(Collected data)
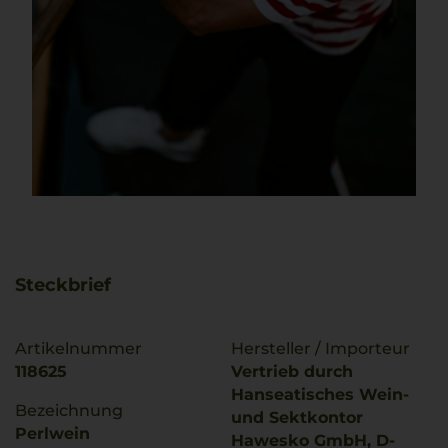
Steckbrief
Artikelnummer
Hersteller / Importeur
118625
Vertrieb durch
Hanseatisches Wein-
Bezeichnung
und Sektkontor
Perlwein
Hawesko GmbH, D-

...

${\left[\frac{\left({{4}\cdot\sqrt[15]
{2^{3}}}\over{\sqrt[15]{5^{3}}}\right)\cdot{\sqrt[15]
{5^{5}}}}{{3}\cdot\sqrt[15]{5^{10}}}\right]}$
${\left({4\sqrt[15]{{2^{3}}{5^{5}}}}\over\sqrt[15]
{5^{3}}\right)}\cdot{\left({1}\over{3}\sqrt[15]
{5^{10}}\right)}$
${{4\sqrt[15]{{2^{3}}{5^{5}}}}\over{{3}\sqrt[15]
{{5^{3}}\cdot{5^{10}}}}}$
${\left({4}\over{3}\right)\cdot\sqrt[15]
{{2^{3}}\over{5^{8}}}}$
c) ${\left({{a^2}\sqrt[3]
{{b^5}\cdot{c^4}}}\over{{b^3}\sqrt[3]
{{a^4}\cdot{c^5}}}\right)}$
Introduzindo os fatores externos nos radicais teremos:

*The problem*.
Given the word "over", show every line of the records that contains it.

*Task response*.
{2^{3}}}\over{\sqrt[15]{5^{3}}}\right)\cdot{\sqrt[15]
${\left({4\sqrt[15]{{2^{3}}{5^{5}}}}\over\sqrt[15]
{5^{3}}\right)}\cdot{\left({1}\over{3}\sqrt[15]
${{4\sqrt[15]{{2^{3}}{5^{5}}}}\over{{3}\sqrt[15]
${\left({4}\over{3}\right)\cdot\sqrt[15]
{{2^{3}}\over{5^{8}}}}$
{{b^5}\cdot{c^4}}}\over{{b^3}\sqrt[3]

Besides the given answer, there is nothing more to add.